Now if you have gone through this and can not get your wireless up and running, here are some other things you can do.

1. Search the forums using keywords such as driver, chipset, device model number. To see if someone else had a similar question and you can find an answer to your problem in their thread.
2. Search google or your favorite search engine using the model number and these various terms. Ubuntu; linux; help;
3. Start a new thread and when you post include the following command output/information.

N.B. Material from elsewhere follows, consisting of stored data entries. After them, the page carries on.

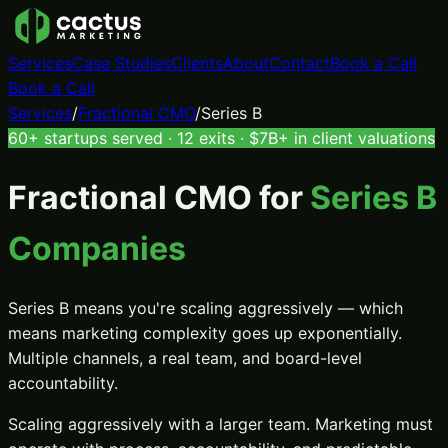
Services
Case Studies
Clients
About
Contact
Book a Call
Book a Call
Services
/
Fractional CMO
/
Series B
60+ startups served · 12 exits · $7B+ in client valuations
Fractional CMO
for
Series B
Companies
Series B means you're scaling aggressively — which
means marketing complexity goes up exponentially.
Multiple channels, a real team, and board-level
accountability.
Scaling aggressively with a larger team. Marketing must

a. make and model of device, chipset if you have and driver you're trying to use
b. outputs of the commands above depending on where you're having trouble
c. include any steps or what you've tried with best detail possible
d. any errors you have
e. where you're at and can't get past

November 19th, 2005, 04:05 AM
I have little knowledge in wireless anything, but it looks like a good guide. Good work, and good luck making it better :P

November 19th, 2005, 05:17 AM
this definitely belongs on the wiki.

November 20th, 2005, 11:15 PM
I wish I'd see a solution to a recurring problem. The wireless lan starting at boot. Sometimes even when configured as auto, it doesn't connect or it connects after a long 5 or seven minutes. My guess is, it may have to do with the WEP key security mode. I always found it Restricted instead of Open, but I Don't know how to make the change stick as it always defaults to Restricted.